Carlos Sainz, Ferrari SF-24
Foto di: Steven Tee / Motorsport Images
As it stands, the fifth place finish, achieved also thanks to a one-stop strategy, can in a certain sense be seen as the glass half full, but it is undeniable that the pace of the SF-24 this weekend was not lived up to what he had shown previously.
“Honestly, I think we weren't very fast this weekend, when you qualify sixth and seventh there's not much pace in the car. In the race we expected to do better, but that wasn't the case, so it's clear that this is the circuit where we suffered the most. We need to check whether we have done everything possible with the set-up and, if not, it's time to work on the car because this type of circuit hasn't gone well for us.”

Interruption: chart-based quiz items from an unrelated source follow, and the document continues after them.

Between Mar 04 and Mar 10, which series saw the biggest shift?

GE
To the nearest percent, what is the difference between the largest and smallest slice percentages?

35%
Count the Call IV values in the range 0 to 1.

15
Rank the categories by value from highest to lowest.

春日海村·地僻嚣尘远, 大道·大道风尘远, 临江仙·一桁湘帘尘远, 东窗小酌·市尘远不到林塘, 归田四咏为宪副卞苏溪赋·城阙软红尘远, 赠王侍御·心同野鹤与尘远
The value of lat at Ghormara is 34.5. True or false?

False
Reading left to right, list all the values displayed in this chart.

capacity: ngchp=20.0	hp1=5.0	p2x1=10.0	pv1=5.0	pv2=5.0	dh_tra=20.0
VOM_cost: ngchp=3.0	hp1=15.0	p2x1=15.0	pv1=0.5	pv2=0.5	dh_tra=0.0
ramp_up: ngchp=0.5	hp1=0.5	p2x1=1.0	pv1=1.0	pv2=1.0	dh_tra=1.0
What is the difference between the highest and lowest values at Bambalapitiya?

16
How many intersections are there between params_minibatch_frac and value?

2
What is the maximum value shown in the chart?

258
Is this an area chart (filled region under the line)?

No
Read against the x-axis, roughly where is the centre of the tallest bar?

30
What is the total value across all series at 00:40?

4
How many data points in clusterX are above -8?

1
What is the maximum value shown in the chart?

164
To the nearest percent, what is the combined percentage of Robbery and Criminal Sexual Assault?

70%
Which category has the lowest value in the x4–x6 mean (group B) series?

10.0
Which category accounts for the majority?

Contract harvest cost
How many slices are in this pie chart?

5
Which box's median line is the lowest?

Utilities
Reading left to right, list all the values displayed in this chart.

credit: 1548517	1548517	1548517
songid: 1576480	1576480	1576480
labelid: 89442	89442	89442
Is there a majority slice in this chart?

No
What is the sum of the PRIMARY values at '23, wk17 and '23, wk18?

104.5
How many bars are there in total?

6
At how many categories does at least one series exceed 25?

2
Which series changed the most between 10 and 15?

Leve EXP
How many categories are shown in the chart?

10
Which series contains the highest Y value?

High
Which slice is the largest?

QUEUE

The one-stop strategy was effectively forced by a very long Safety Car, which occurred a few laps after Sainz had made his pit stop. At that point he couldn't do anything but manage the pace until the end. “I wanted to do two, for sure, but the Safety Car lasted so long that I had to switch to one, but I had to use very used tires for the whole race, so I just concentrated on getting to the end and making Russell with new tires I couldn't pass, and we managed to do it.”
Finally, when asked to take stock of his season so far, he concluded: “You have to consider that I missed one race (in Saudi Arabia, due to the appendicitis operation) and I still finished in the top five in all Grands Prix, so we started well, but China has been the most difficult circuit so far for both me and Ferrari.”